Records from a dataset:

..........

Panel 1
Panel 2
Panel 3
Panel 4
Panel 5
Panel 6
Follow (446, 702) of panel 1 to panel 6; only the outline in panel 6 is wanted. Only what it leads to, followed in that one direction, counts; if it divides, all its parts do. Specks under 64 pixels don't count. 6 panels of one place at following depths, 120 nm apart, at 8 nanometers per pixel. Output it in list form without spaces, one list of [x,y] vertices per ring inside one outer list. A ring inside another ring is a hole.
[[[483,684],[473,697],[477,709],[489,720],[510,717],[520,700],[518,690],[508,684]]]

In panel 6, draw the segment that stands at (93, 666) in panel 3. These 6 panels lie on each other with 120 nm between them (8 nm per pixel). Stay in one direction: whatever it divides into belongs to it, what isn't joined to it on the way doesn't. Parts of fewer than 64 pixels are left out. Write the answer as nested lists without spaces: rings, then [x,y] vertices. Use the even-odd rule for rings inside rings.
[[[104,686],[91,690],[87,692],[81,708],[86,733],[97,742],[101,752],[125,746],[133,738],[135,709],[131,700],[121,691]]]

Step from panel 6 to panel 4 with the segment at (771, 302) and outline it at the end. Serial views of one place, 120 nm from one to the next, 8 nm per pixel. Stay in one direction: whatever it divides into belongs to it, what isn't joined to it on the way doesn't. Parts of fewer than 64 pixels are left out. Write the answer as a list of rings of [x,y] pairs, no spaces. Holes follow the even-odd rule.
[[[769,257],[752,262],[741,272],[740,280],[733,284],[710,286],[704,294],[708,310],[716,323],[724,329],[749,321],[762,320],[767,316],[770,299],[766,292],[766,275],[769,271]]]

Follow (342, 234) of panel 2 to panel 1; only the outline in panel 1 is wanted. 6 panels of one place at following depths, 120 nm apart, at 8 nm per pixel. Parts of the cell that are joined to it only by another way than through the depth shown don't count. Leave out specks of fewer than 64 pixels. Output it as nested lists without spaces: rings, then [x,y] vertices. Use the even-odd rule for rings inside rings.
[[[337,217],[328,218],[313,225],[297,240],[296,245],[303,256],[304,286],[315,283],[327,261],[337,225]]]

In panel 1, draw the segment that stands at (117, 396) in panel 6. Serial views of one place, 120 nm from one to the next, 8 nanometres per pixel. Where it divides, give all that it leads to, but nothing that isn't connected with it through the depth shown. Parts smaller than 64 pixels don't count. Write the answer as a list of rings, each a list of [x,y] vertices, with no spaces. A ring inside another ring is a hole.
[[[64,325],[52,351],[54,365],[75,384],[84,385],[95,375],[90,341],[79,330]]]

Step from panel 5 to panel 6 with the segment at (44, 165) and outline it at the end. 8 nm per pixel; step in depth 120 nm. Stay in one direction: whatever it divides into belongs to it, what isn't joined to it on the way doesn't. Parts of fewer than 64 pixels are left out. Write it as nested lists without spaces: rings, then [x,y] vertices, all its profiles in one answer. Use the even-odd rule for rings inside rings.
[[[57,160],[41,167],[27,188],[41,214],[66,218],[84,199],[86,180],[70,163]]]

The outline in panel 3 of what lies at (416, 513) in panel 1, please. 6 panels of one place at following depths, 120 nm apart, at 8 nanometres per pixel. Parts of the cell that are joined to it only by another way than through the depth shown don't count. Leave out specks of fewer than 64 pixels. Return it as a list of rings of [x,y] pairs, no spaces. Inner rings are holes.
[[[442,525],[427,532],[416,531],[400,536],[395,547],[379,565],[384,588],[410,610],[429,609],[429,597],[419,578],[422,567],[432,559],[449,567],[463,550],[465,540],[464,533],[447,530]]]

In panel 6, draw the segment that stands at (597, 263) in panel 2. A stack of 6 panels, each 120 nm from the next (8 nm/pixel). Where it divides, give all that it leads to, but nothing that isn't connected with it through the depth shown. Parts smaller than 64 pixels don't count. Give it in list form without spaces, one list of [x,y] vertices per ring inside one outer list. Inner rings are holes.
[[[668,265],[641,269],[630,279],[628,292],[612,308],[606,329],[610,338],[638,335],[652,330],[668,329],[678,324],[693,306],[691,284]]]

..........

■ TASK ITEM: All of the entries should be output exactly as they appear above.

■ RESPONSE TO THE TASK:
Panel 1
Panel 2
Panel 3
Panel 4
Panel 5
Panel 6
Follow (446, 702) of panel 1 to panel 6; only the outline in panel 6 is wanted. Only what it leads to, followed in that one direction, counts; if it divides, all its parts do. Specks under 64 pixels don't count. 6 panels of one place at following depths, 120 nm apart, at 8 nanometers per pixel. Output it in list form without spaces, one list of [x,y] vertices per ring inside one outer list. A ring inside another ring is a hole.
[[[483,684],[473,697],[477,709],[489,720],[510,717],[520,700],[518,690],[508,684]]]

In panel 6, draw the segment that stands at (93, 666) in panel 3. These 6 panels lie on each other with 120 nm between them (8 nm per pixel). Stay in one direction: whatever it divides into belongs to it, what isn't joined to it on the way doesn't. Parts of fewer than 64 pixels are left out. Write the answer as nested lists without spaces: rings, then [x,y] vertices. Use the even-odd rule for rings inside rings.
[[[104,686],[91,690],[87,692],[81,708],[86,733],[97,742],[101,752],[125,746],[133,738],[135,709],[131,700],[121,691]]]

Step from panel 6 to panel 4 with the segment at (771, 302) and outline it at the end. Serial views of one place, 120 nm from one to the next, 8 nm per pixel. Stay in one direction: whatever it divides into belongs to it, what isn't joined to it on the way doesn't. Parts of fewer than 64 pixels are left out. Write the answer as a list of rings of [x,y] pairs, no spaces. Holes follow the even-odd rule.
[[[769,257],[752,262],[741,272],[740,280],[733,284],[710,286],[704,294],[708,310],[716,323],[724,329],[749,321],[762,320],[767,316],[770,299],[766,292],[766,275],[769,271]]]

Follow (342, 234) of panel 2 to panel 1; only the outline in panel 1 is wanted. 6 panels of one place at following depths, 120 nm apart, at 8 nm per pixel. Parts of the cell that are joined to it only by another way than through the depth shown don't count. Leave out specks of fewer than 64 pixels. Output it as nested lists without spaces: rings, then [x,y] vertices. Use the even-odd rule for rings inside rings.
[[[337,217],[328,218],[313,225],[297,240],[296,245],[303,256],[304,286],[315,283],[327,261],[337,225]]]

In panel 1, draw the segment that stands at (117, 396) in panel 6. Serial views of one place, 120 nm from one to the next, 8 nanometres per pixel. Where it divides, give all that it leads to, but nothing that isn't connected with it through the depth shown. Parts smaller than 64 pixels don't count. Write the answer as a list of rings, each a list of [x,y] vertices, with no spaces. A ring inside another ring is a hole.
[[[64,325],[52,351],[54,365],[75,384],[84,385],[95,375],[90,341],[79,330]]]

Step from panel 5 to panel 6 with the segment at (44, 165) and outline it at the end. 8 nm per pixel; step in depth 120 nm. Stay in one direction: whatever it divides into belongs to it, what isn't joined to it on the way doesn't. Parts of fewer than 64 pixels are left out. Write it as nested lists without spaces: rings, then [x,y] vertices, all its profiles in one answer. Use the even-odd rule for rings inside rings.
[[[57,160],[41,167],[27,188],[41,214],[66,218],[84,199],[86,180],[70,163]]]

The outline in panel 3 of what lies at (416, 513) in panel 1, please. 6 panels of one place at following depths, 120 nm apart, at 8 nanometres per pixel. Parts of the cell that are joined to it only by another way than through the depth shown don't count. Leave out specks of fewer than 64 pixels. Return it as a list of rings of [x,y] pairs, no spaces. Inner rings are holes.
[[[442,525],[427,532],[416,531],[400,536],[395,547],[379,565],[384,588],[410,610],[429,609],[429,597],[419,578],[422,567],[432,559],[449,567],[463,550],[465,540],[464,533],[447,530]]]

In panel 6, draw the segment that stands at (597, 263) in panel 2. A stack of 6 panels, each 120 nm from the next (8 nm/pixel). Where it divides, give all that it leads to, but nothing that isn't connected with it through the depth shown. Parts smaller than 64 pixels don't count. Give it in list form without spaces, one list of [x,y] vertices per ring inside one outer list. Inner rings are holes.
[[[668,265],[641,269],[630,279],[628,292],[612,308],[606,329],[610,338],[638,335],[652,330],[668,329],[678,324],[693,306],[691,284]]]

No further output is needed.